Where the lines below hold images, skip those and copy every word exactly.

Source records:
------------

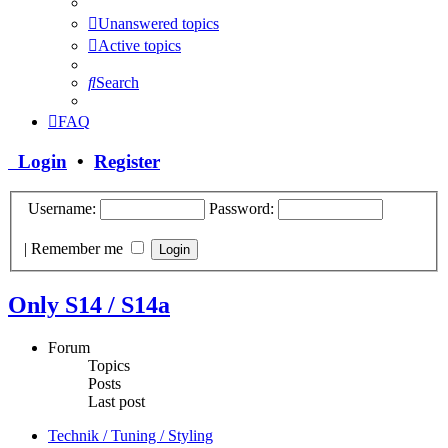
Unanswered topics
Active topics
Search
FAQ
Login
•
Register
Username:
Password:
|
Remember me
Only S14 / S14a
Forum
Topics
Posts
Last post
Technik / Tuning / Styling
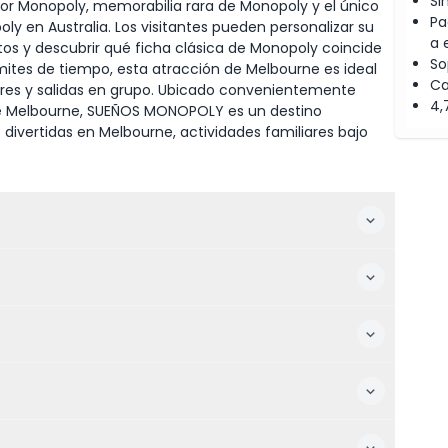
Si
r Monopoly, memorabilia rara de Monopoly y el único
Pa
y en Australia. Los visitantes pueden personalizar su
a 
otos y descubrir qué ficha clásica de Monopoly coincide
So
ímites de tiempo, esta atracción de Melbourne es ideal
Ca
ares y salidas en grupo. Ubicado convenientemente
4,
 de Melbourne, SUEÑOS MONOPOLY es un destino
divertidas en Melbourne, actividades familiares bajo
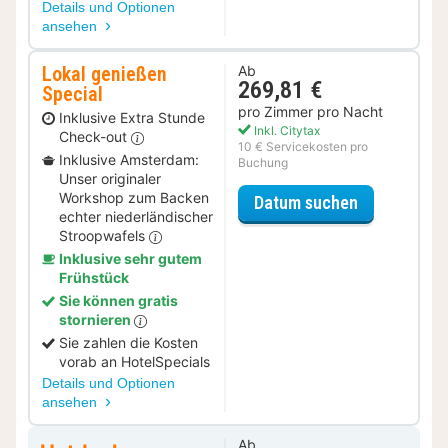
Details und Optionen
ansehen
Lokal genießen
Ab
269,81 €
Special
pro Zimmer pro Nacht
Inklusive Extra Stunde
Inkl. Citytax
Check-out
10 € Servicekosten pro
Inklusive Amsterdam:
Buchung
Unser originaler
Workshop zum Backen
für Lokal ge
Datum suchen
echter niederländischer
Stroopwafels
Inklusive sehr gutem
Frühstück
Sie können gratis
stornieren
Sie zahlen die Kosten
vorab an HotelSpecials
Details und Optionen
ansehen
Ab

------------

• **Answer space**:
Unanswered topics
Active topics
Search
FAQ
Login
•
Register
Username:
Password:
|
Remember me
Only S14 / S14a
Forum
Topics
Posts
Last post
Technik / Tuning / Styling
Si
r Monopoly, memorabilia rara de Monopoly y el único
Pa
y en Australia. Los visitantes pueden personalizar su
a 
otos y descubrir qué ficha clásica de Monopoly coincide
So
ímites de tiempo, esta atracción de Melbourne es ideal
Ca
ares y salidas en grupo. Ubicado convenientemente
4,
 de Melbourne, SUEÑOS MONOPOLY es un destino
divertidas en Melbourne, actividades familiares bajo
Details und Optionen
ansehen
Lokal genießen
Ab
269,81 €
Special
pro Zimmer pro Nacht
Inklusive Extra Stunde
Inkl. Citytax
Check-out
10 € Servicekosten pro
Inklusive Amsterdam:
Buchung
Unser originaler
Workshop zum Backen
für Lokal ge
Datum suchen
echter niederländischer
Stroopwafels
Inklusive sehr gutem
Frühstück
Sie können gratis
stornieren
Sie zahlen die Kosten
vorab an HotelSpecials
Details und Optionen
ansehen
Ab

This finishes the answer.